Texto do documento:
Fortaleza encerra 2019 com premiações recordes; veja valores

Foto: Camila Lima / SVM

Dentre os 101 anos de fundação, o Fortaleza fez de 2019 o mais vitorioso da história. A constatação faz parte de um projeto de ressurgimento que começa em novembro de 2017, quando a diretoria apostou em um plano robusto para superar os resquícios da jornada desgastante da Série C e reacendeu nacionalmente como um gigante.

Assim foi ao mercado e trouxe Rogério Ceni como uma aposta. Com o técnico à beira do gramado, atraiu os holofotes e os feitos proporcionais ao amor da torcida que tem. Chegou na atual temporada fortalecido após o título da Série B e não parou mais de avançar sobre o ineditismo. Foi campeão estadual, da Copa do Nordeste, construiu um Centro de Excelência, entrou para o top-10 de sócio-torcedores e apresentou a 2ª maior média de público do Brasil.

Na Série A após 12 temporadas distante, garantiu vaga na Copa Sul-Americana de 2020, o primeiro tornou internacional da equipe, e se consolidou como o melhor nordestino na competição ao encerrá-la em 9º, com 53 pontos, a frente de Bahia (11º), Ceará (16º) e CSA (18º). A pontuação ainda foi a melhor do clube desde os pontos corridos com 20 times, formato iniciado em 2006.

Dados:
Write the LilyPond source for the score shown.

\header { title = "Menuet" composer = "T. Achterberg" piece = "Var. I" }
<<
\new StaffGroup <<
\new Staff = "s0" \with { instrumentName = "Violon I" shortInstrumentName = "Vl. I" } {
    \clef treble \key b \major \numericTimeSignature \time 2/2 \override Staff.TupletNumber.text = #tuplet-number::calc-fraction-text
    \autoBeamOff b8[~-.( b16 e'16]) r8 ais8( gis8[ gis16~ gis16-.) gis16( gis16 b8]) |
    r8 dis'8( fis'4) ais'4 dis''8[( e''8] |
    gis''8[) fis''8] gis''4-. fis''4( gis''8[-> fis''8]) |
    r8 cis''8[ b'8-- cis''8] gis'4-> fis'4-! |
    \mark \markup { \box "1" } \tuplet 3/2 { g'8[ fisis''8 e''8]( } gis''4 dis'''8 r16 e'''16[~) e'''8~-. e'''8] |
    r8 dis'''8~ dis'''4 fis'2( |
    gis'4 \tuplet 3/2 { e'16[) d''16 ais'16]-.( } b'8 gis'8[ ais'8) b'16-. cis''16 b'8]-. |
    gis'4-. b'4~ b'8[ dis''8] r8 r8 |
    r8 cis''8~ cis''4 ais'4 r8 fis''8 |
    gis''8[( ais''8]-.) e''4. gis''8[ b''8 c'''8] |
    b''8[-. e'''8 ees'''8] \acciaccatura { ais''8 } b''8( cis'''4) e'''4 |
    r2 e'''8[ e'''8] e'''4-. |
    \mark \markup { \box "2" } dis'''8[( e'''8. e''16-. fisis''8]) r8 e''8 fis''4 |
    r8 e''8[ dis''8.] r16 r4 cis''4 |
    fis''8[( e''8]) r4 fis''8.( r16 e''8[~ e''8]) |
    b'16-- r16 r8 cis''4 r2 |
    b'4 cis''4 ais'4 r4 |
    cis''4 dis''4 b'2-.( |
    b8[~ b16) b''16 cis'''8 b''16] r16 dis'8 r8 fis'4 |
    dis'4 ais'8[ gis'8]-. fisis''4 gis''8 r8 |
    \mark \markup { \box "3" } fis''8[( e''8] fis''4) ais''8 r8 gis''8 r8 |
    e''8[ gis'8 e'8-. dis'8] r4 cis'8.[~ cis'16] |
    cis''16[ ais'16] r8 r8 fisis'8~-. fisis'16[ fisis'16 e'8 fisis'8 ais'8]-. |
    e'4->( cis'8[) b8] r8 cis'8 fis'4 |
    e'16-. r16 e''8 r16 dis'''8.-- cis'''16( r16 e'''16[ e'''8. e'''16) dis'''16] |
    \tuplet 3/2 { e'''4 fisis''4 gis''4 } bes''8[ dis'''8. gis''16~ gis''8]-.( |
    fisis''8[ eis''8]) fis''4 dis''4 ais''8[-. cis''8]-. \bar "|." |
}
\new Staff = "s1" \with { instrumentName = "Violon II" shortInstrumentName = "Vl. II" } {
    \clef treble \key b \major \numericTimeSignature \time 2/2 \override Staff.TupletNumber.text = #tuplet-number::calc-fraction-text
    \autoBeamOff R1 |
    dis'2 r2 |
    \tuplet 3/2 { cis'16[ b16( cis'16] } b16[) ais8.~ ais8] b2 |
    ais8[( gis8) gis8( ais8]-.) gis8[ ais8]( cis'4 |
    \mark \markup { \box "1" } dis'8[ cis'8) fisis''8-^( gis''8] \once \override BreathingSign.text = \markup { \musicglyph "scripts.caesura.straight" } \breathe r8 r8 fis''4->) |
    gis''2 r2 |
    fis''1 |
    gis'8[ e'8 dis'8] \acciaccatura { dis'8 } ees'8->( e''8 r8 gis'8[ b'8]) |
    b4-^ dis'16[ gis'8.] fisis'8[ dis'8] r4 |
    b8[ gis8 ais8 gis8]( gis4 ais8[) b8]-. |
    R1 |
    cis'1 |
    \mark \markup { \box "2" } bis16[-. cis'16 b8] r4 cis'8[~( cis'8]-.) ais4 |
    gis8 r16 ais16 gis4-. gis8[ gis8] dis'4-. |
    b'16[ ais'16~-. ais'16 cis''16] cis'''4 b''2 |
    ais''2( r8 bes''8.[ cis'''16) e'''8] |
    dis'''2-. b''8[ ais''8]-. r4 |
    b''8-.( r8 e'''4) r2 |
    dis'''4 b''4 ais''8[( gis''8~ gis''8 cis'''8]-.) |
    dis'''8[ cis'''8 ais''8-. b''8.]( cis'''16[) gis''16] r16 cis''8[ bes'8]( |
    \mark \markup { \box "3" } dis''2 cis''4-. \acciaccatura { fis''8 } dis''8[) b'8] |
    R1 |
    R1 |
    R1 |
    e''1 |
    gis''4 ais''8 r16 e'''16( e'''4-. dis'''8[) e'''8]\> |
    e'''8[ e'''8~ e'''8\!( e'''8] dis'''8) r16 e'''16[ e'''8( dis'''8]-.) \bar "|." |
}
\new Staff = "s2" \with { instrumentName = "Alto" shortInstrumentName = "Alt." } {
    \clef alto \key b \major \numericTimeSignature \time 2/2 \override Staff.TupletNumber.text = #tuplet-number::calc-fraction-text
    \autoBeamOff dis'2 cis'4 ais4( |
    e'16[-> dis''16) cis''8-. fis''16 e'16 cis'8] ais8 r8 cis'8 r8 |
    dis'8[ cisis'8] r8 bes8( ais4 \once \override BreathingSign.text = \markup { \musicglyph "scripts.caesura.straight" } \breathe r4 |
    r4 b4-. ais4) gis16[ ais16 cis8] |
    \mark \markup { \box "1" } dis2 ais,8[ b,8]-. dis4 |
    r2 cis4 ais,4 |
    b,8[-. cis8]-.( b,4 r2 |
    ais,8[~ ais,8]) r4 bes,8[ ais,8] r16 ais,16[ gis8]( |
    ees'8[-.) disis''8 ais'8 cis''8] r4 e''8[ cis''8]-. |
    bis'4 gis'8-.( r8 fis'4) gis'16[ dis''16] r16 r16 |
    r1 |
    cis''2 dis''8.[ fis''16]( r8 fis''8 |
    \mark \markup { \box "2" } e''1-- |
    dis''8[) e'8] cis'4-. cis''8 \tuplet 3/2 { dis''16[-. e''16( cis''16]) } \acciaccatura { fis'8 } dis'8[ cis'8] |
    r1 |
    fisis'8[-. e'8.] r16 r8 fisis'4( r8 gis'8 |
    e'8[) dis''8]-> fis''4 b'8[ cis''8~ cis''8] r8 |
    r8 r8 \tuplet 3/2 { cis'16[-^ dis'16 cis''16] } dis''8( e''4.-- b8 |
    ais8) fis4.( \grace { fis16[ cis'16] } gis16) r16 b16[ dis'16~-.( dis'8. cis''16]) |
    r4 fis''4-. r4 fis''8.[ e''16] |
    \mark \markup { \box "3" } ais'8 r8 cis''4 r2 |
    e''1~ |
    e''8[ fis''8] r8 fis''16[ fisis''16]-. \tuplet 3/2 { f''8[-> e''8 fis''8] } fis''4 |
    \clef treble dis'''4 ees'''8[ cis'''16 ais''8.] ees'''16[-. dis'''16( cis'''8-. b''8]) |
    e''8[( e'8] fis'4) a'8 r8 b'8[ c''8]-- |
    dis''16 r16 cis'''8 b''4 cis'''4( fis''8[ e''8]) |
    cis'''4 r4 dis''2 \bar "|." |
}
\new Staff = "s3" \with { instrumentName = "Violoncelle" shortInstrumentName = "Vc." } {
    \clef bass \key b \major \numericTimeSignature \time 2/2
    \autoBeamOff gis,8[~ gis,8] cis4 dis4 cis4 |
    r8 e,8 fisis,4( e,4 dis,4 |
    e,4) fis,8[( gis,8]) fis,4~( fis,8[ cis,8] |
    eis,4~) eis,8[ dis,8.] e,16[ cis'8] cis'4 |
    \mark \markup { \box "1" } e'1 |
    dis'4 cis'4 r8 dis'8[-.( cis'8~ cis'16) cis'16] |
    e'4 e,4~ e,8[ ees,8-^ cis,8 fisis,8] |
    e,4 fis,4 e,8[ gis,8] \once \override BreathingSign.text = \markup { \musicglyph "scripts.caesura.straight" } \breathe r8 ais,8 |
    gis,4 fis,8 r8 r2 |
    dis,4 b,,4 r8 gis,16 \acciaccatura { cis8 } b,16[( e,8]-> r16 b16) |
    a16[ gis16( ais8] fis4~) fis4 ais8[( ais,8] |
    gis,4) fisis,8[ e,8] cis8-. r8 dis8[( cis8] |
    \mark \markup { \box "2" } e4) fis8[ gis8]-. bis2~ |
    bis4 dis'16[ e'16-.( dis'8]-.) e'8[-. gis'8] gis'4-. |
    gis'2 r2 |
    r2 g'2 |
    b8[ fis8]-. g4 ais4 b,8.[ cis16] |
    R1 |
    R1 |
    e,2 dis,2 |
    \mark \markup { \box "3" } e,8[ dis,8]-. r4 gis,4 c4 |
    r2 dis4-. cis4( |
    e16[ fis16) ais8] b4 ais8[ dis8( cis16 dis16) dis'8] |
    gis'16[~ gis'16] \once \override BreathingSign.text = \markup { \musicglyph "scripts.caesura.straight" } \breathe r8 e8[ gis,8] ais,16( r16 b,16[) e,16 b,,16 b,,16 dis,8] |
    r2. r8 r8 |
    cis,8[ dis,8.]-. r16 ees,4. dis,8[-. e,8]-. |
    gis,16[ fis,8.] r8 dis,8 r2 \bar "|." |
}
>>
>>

Tarefa A: Resuma em duas frases o texto sobre o Fortaleza.
Tarefa B: Reproduza fielmente o trecho do texto sobre o Fortaleza que começa em "Fortaleza encerra 2019" e termina em "público do Brasil.".
Responda apenas com base no texto sobre o Fortaleza, sem recorrer aos dados.

Resposta A: Em 2019, ano mais vitorioso de seus 101 anos, o Fortaleza colheu os frutos de um projeto iniciado em novembro de 2017 e, com Rogério Ceni, foi campeão estadual e da Copa do Nordeste, construiu um Centro de Excelência, entrou no top-10 de sócio-torcedores e teve a 2ª maior média de público do Brasil. De volta à Série A após 12 temporadas, terminou em 9º com 53 pontos, garantiu vaga na Copa Sul-Americana de 2020 e foi o melhor nordestino da competição.

Resposta B:
Fortaleza encerra 2019 com premiações recordes; veja valores

Foto: Camila Lima / SVM

Dentre os 101 anos de fundação, o Fortaleza fez de 2019 o mais vitorioso da história. A constatação faz parte de um projeto de ressurgimento que começa em novembro de 2017, quando a diretoria apostou em um plano robusto para superar os resquícios da jornada desgastante da Série C e reacendeu nacionalmente como um gigante.

Assim foi ao mercado e trouxe Rogério Ceni como uma aposta. Com o técnico à beira do gramado, atraiu os holofotes e os feitos proporcionais ao amor da torcida que tem. Chegou na atual temporada fortalecido após o título da Série B e não parou mais de avançar sobre o ineditismo. Foi campeão estadual, da Copa do Nordeste, construiu um Centro de Excelência, entrou para o top-10 de sócio-torcedores e apresentou a 2ª maior média de público do Brasil.